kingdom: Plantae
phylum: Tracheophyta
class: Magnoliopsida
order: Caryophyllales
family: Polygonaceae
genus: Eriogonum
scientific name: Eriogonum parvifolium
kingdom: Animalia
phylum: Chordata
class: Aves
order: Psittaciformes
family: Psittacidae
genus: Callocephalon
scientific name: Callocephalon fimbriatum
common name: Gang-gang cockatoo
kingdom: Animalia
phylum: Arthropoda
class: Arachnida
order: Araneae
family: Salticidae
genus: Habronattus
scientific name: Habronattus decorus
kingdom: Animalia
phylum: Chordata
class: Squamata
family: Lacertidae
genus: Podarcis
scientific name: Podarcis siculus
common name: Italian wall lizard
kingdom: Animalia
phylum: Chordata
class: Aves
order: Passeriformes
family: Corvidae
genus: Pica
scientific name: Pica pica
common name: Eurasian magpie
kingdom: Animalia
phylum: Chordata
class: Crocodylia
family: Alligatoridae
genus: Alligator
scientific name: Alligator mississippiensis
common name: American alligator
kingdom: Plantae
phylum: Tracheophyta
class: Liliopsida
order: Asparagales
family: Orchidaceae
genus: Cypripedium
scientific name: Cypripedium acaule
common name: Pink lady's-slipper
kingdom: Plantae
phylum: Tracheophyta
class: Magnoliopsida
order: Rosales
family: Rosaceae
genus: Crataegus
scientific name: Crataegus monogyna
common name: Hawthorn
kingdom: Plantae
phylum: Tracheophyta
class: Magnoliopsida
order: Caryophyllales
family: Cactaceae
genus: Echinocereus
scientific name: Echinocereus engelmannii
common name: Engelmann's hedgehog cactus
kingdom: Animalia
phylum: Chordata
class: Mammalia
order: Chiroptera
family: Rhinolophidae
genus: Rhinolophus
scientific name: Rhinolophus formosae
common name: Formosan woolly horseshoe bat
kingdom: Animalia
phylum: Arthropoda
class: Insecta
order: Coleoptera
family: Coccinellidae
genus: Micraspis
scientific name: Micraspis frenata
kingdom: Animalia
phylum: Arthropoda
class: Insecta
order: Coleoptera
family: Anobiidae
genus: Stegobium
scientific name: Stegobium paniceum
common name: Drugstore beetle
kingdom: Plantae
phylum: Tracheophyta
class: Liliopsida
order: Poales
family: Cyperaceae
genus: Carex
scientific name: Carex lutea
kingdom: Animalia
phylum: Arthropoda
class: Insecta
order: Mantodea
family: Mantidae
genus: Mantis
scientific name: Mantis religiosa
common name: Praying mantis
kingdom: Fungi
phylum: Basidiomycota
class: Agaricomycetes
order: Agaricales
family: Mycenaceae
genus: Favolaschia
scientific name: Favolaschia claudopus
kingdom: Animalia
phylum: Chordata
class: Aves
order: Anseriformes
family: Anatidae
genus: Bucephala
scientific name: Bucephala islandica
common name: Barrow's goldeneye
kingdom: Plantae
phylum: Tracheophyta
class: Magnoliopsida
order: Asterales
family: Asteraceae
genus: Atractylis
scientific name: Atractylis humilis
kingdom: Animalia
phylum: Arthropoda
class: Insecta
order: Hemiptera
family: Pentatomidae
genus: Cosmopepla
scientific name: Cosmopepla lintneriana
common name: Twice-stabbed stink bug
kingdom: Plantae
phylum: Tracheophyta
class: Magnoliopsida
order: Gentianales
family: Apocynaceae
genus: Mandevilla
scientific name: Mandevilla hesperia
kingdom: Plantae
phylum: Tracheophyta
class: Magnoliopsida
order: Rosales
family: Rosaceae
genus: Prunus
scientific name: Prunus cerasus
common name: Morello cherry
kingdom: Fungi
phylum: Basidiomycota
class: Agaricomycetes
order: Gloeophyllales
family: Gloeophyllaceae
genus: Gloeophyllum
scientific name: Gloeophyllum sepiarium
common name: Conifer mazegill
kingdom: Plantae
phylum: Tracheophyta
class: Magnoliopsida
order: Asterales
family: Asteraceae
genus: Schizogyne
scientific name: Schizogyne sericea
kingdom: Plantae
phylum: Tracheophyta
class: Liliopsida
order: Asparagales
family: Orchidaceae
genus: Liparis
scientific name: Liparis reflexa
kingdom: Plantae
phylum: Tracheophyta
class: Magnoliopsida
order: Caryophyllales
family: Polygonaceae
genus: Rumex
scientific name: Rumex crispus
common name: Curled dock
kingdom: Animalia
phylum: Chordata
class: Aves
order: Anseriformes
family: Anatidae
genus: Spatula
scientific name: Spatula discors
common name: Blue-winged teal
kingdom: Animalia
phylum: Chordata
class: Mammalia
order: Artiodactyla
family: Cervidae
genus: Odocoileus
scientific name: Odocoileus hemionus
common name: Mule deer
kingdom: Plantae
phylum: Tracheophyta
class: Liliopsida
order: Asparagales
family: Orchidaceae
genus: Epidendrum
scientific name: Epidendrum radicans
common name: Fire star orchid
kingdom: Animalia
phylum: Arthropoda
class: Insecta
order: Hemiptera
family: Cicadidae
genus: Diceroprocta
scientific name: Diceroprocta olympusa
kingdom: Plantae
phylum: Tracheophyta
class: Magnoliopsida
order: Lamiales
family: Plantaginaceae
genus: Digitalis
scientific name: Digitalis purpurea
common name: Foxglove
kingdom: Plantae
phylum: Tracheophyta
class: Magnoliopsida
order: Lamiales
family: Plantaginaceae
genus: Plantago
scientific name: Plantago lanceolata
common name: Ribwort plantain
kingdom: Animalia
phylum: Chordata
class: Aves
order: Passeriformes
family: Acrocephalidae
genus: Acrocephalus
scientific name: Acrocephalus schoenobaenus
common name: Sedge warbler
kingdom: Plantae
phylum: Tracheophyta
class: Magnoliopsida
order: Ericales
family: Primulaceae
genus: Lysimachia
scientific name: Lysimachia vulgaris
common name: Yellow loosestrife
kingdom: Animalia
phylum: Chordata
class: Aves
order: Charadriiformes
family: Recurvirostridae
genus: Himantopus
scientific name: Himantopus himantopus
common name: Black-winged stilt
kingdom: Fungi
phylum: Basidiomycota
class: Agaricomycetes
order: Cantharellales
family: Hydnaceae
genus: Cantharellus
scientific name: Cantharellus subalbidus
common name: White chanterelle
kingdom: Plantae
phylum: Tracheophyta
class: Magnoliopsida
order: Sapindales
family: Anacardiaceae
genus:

☆ ☆ ☆ ☆

Stated goal:
Set out every line from all the rows above as one numbered list, leaving out any blank lines.

Written answer:
1. kingdom: Plantae
2. phylum: Tracheophyta
3. class: Magnoliopsida
4. order: Caryophyllales
5. family: Polygonaceae
6. genus: Eriogonum
7. scientific name: Eriogonum parvifolium
8. kingdom: Animalia
9. phylum: Chordata
10. class: Aves
11. order: Psittaciformes
12. family: Psittacidae
13. genus: Callocephalon
14. scientific name: Callocephalon fimbriatum
15. common name: Gang-gang cockatoo
16. kingdom: Animalia
17. phylum: Arthropoda
18. class: Arachnida
19. order: Araneae
20. family: Salticidae
21. genus: Habronattus
22. scientific name: Habronattus decorus
23. kingdom: Animalia
24. phylum: Chordata
25. class: Squamata
26. family: Lacertidae
27. genus: Podarcis
28. scientific name: Podarcis siculus
29. common name: Italian wall lizard
30. kingdom: Animalia
31. phylum: Chordata
32. class: Aves
33. order: Passeriformes
34. family: Corvidae
35. genus: Pica
36. scientific name: Pica pica
37. common name: Eurasian magpie
38. kingdom: Animalia
39. phylum: Chordata
40. class: Crocodylia
41. family: Alligatoridae
42. genus: Alligator
43. scientific name: Alligator mississippiensis
44. common name: American alligator
45. kingdom: Plantae
46. phylum: Tracheophyta
47. class: Liliopsida
48. order: Asparagales
49. family: Orchidaceae
50. genus: Cypripedium
51. scientific name: Cypripedium acaule
52. common name: Pink lady's-slipper
53. kingdom: Plantae
54. phylum: Tracheophyta
55. class: Magnoliopsida
56. order: Rosales
57. family: Rosaceae
58. genus: Crataegus
59. scientific name: Crataegus monogyna
60. common name: Hawthorn
61. kingdom: Plantae
62. phylum: Tracheophyta
63. class: Magnoliopsida
64. order: Caryophyllales
65. family: Cactaceae
66. genus: Echinocereus
67. scientific name: Echinocereus engelmannii
68. common name: Engelmann's hedgehog cactus
69. kingdom: Animalia
70. phylum: Chordata
71. class: Mammalia
72. order: Chiroptera
73. family: Rhinolophidae
74. genus: Rhinolophus
75. scientific name: Rhinolophus formosae
76. common name: Formosan woolly horseshoe bat
77. kingdom: Animalia
78. phylum: Arthropoda
79. class: Insecta
80. order: Coleoptera
81. family: Coccinellidae
82. genus: Micraspis
83. scientific name: Micraspis frenata
84. kingdom: Animalia
85. phylum: Arthropoda
86. class: Insecta
87. order: Coleoptera
88. family: Anobiidae
89. genus: Stegobium
90. scientific name: Stegobium paniceum
91. common name: Drugstore beetle
92. kingdom: Plantae
93. phylum: Tracheophyta
94. class: Liliopsida
95. order: Poales
96. family: Cyperaceae
97. genus: Carex
98. scientific name: Carex lutea
99. kingdom: Animalia
100. phylum: Arthropoda
101. class: Insecta
102. order: Mantodea
103. family: Mantidae
104. genus: Mantis
105. scientific name: Mantis religiosa
106. common name: Praying mantis
107. kingdom: Fungi
108. phylum: Basidiomycota
109. class: Agaricomycetes
110. order: Agaricales
111. family: Mycenaceae
112. genus: Favolaschia
113. scientific name: Favolaschia claudopus
114. kingdom: Animalia
115. phylum: Chordata
116. class: Aves
117. order: Anseriformes
118. family: Anatidae
119. genus: Bucephala
120. scientific name: Bucephala islandica
121. common name: Barrow's goldeneye
122. kingdom: Plantae
123. phylum: Tracheophyta
124. class: Magnoliopsida
125. order: Asterales
126. family: Asteraceae
127. genus: Atractylis
128. scientific name: Atractylis humilis
129. kingdom: Animalia
130. phylum: Arthropoda
131. class: Insecta
132. order: Hemiptera
133. family: Pentatomidae
134. genus: Cosmopepla
135. scientific name: Cosmopepla lintneriana
136. common name: Twice-stabbed stink bug
137. kingdom: Plantae
138. phylum: Tracheophyta
139. class: Magnoliopsida
140. order: Gentianales
141. family: Apocynaceae
142. genus: Mandevilla
143. scientific name: Mandevilla hesperia
144. kingdom: Plantae
145. phylum: Tracheophyta
146. class: Magnoliopsida
147. order: Rosales
148. family: Rosaceae
149. genus: Prunus
150. scientific name: Prunus cerasus
151. common name: Morello cherry
152. kingdom: Fungi
153. phylum: Basidiomycota
154. class: Agaricomycetes
155. order: Gloeophyllales
156. family: Gloeophyllaceae
157. genus: Gloeophyllum
158. scientific name: Gloeophyllum sepiarium
159. common name: Conifer mazegill
160. kingdom: Plantae
161. phylum: Tracheophyta
162. class: Magnoliopsida
163. order: Asterales
164. family: Asteraceae
165. genus: Schizogyne
166. scientific name: Schizogyne sericea
167. kingdom: Plantae
168. phylum: Tracheophyta
169. class: Liliopsida
170. order: Asparagales
171. family: Orchidaceae
172. genus: Liparis
173. scientific name: Liparis reflexa
174. kingdom: Plantae
175. phylum: Tracheophyta
176. class: Magnoliopsida
177. order: Caryophyllales
178. family: Polygonaceae
179. genus: Rumex
180. scientific name: Rumex crispus
181. common name: Curled dock
182. kingdom: Animalia
183. phylum: Chordata
184. class: Aves
185. order: Anseriformes
186. family: Anatidae
187. genus: Spatula
188. scientific name: Spatula discors
189. common name: Blue-winged teal
190. kingdom: Animalia
191. phylum: Chordata
192. class: Mammalia
193. order: Artiodactyla
194. family: Cervidae
195. genus: Odocoileus
196. scientific name: Odocoileus hemionus
197. common name: Mule deer
198. kingdom: Plantae
199. phylum: Tracheophyta
200. class: Liliopsida
201. order: Asparagales
202. family: Orchidaceae
203. genus: Epidendrum
204. scientific name: Epidendrum radicans
205. common name: Fire star orchid
206. kingdom: Animalia
207. phylum: Arthropoda
208. class: Insecta
209. order: Hemiptera
210. family: Cicadidae
211. genus: Diceroprocta
212. scientific name: Diceroprocta olympusa
213. kingdom: Plantae
214. phylum: Tracheophyta
215. class: Magnoliopsida
216. order: Lamiales
217. family: Plantaginaceae
218. genus: Digitalis
219. scientific name: Digitalis purpurea
220. common name: Foxglove
221. kingdom: Plantae
222. phylum: Tracheophyta
223. class: Magnoliopsida
224. order: Lamiales
225. family: Plantaginaceae
226. genus: Plantago
227. scientific name: Plantago lanceolata
228. common name: Ribwort plantain
229. kingdom: Animalia
230. phylum: Chordata
231. class: Aves
232. order: Passeriformes
233. family: Acrocephalidae
234. genus: Acrocephalus
235. scientific name: Acrocephalus schoenobaenus
236. common name: Sedge warbler
237. kingdom: Plantae
238. phylum: Tracheophyta
239. class: Magnoliopsida
240. order: Ericales
241. family: Primulaceae
242. genus: Lysimachia
243. scientific name: Lysimachia vulgaris
244. common name: Yellow loosestrife
245. kingdom: Animalia
246. phylum: Chordata
247. class: Aves
248. order: Charadriiformes
249. family: Recurvirostridae
250. genus: Himantopus
251. scientific name: Himantopus himantopus
252. common name: Black-winged stilt
253. kingdom: Fungi
254. phylum: Basidiomycota
255. class: Agaricomycetes
256. order: Cantharellales
257. family: Hydnaceae
258. genus: Cantharellus
259. scientific name: Cantharellus subalbidus
260. common name: White chanterelle
261. kingdom: Plantae
262. phylum: Tracheophyta
263. class: Magnoliopsida
264. order: Sapindales
265. family: Anacardiaceae
266. genus:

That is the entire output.